Distribution of ACA frequencies in tmRNAs of 421 species of bacteria (A) and in tmRNAs of 39 species of enterobacteria (B) (http://www.indiana.edu/∼tmrna/). Citbr_roden, Citrobacter rodentium; Entbr_sakaz, Enterobacter sakazakii; Erwin_carot, Erwinia carotovora; Erwin_chrys, Erwinia chrysanthemi; Klebs_pneum, Klebsiellia pneumonaie; Panto_stewa, Pantoea stewartii; Phorh_lumin, Photorhabdus luminescens; Salmo_bongo, Salmonella bongori; Salmo_ente, Salmonella enterica; Serra_marc, Serratia marcescens; Shige_boydi, Shigella boydii; Shige_dyse, Shigella dysenteriae; Shige_flexn, Shigella flexneri; Shige_sonne, Shigella sonnei; Yersi_frede, Yersinia frederiksenii; Yersi_pesti, Yersinia pestis; Yersi_pseud, Yersinia pseudotuberculosis; Bloch_penns, Candidatus Blochmannia pennsylvanicus; Erwin_amylo, Erwinia amylovora; Phorh_asymb, Photorhabdus asymbiotica; Prots_mirab, Proteus mirabilis; Yersi_berco, Yersinia bercovieri; Yersi_enter, Yersinia enterocolitica; Yersi_inmed, Yersinia intermedia; Yersi_molla, Yersenia mollaretii; Bloch_flori, “Candidatus Blochmannia floridanus”; Buchn_aphi, Buchnera aphidicola; Wiggl_gloss, Wigglesworthia glossinidia.

FIG. 3.

Distribution of probabilities for the random occurrence of single-strand and double-strand ACAs in tmRNAs from 442 bacteria.
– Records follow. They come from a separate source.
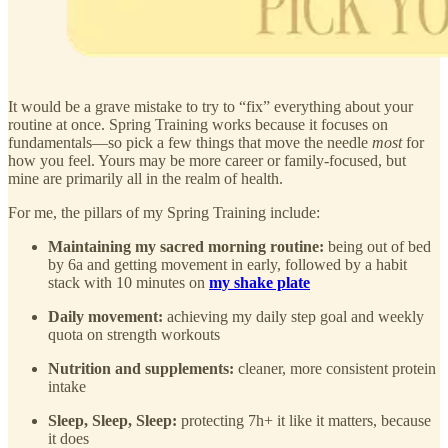
It would be a grave mistake to try to “fix” everything about your
routine at once. Spring Training works because it focuses on
fundamentals—so pick a few things that move the needle
most
for
how you feel. Yours may be more career or family-focused, but
mine are primarily all in the realm of health.
For me, the pillars of my Spring Training include:
Maintaining my sacred morning routine:
being out of bed
by 6a and getting movement in early, followed by a habit
stack with 10 minutes on
my shake plate
Daily movement:
achieving my daily step goal and weekly
quota on strength workouts
Nutrition and supplements:
cleaner, more consistent protein
intake
Sleep, Sleep, Sleep:
protecting 7h+ it like it matters, because
it does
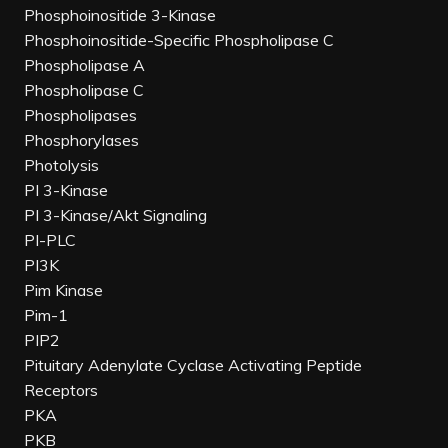
Phosphoinositide 3-Kinase
Phosphoinositide-Specific Phospholipase C
Phospholipase A
Phospholipase C
Phospholipases
Phosphorylases
Photolysis
PI 3-Kinase
PI 3-Kinase/Akt Signaling
PI-PLC
PI3K
Pim Kinase
Pim-1
PIP2
Pituitary Adenylate Cyclase Activating Peptide
Receptors
PKA
PKB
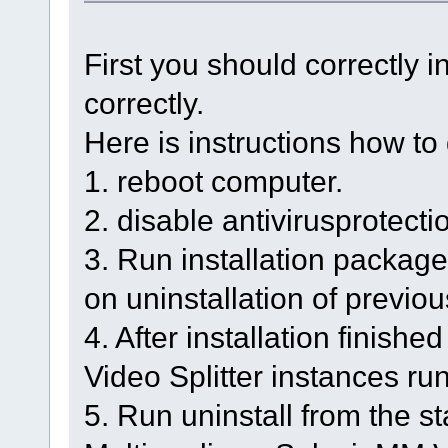
First you should correctly in
correctly.
Here is instructions how to 
1. reboot computer.
2. disable antivirusprotecti
3. Run installation package a
on uninstallation of previou
4. After installation finish
Video Splitter instances runn
5. Run uninstall from the s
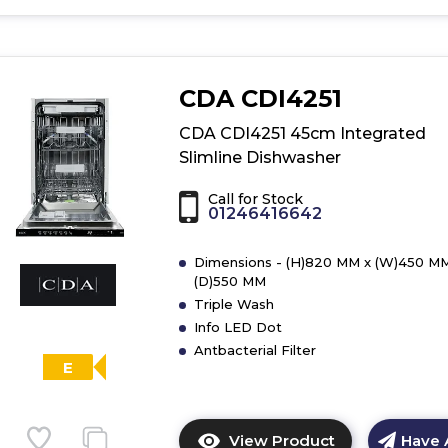
for
product
details
of
CDA CDI4251
CDA
CDI4121
CDA CDI4251 45cm Integrated
45cm
Slimline Dishwasher
Integrated
Slimline
Call for Stock
Dishwasher
01246416642
Dimensions - (H)820 MM x (W)450 MM
(D)550 MM
Triple Wash
Info LED Dot
Antbacterial Filter
E
View Product
Have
The probability was calculated as described in Materials and Methods. Enterobacteria were plotted separately from other bacteria.

FIG. 4.

(A) Frequency of ACA sequences in 49 noncoding, small RNAs in E. coli K-12 (not including rRNAs and tRNAs). Numbers in parentheses are the lengths of each RNA molecule in nucleotides (nt). (B) Probability of ACA sequences in noncoding RNAs plotted by sequence length. The probability was calculated as described in Materials and Methods.

FIG. 5.

Mutant tmRNAs have tagging function. (A) Diagram of the three ACA sites introduced into E. coli K-12 tmRNA (adapted from reference with permission of the publisher). Two ACA mutations were introduced into single-strand regions, while the third was introduced into a double-strand region. (B) Radiolabeled lambda repressor is tagged by genomic tmRNA (G), wild-type (wt) tmRNA plasmid (P), each of the single tmRNA mutant plasmids (lanes 1, 2, and 3), and the tmRNA triple mutant plasmid (lane 4). The lambda repressor is not tagged (and hence smaller) in cells lacking tmRNA (−).

FIG. 6.

Induction of MazF cleaves tmRNA at single-strand ACA sites. Primer extensions were run on total RNA from strains containing pBR322 alone (−), wild-type tmRNA (wt), or triple mutant tmRNA (+aca) over a time course of 30 min. (Left) Cleavage at ACA81 (boxed) in the triple mutant but not in the wild type or vector alone. (Right) Cleavage at ACA188 in the triple mutant only but no cleavage at ACA278 with any of the vectors. Full-length (FL) primer extension products are marked with triangles. Single asterisks indicate primer extension products ending at single-strand ACA sites. The double asterisk indicates incomplete primer extension, ending at regions of stable secondary structure.

FIG. 7.

MazF cleavage occurs at ACA sites. Sequencing reactions for tmRNA were run next to primer extension reactions using total RNA harvested 0 and 30 min after MazF induction. (Left) Cleavage at A82C. (Right) Cleavage at C188A. Part of the proteolysis tag-encoding region of tmRNA is shown in brackets. Single asterisks indicate minor cleavage bands, while double asterisks indicate major cleavage bands.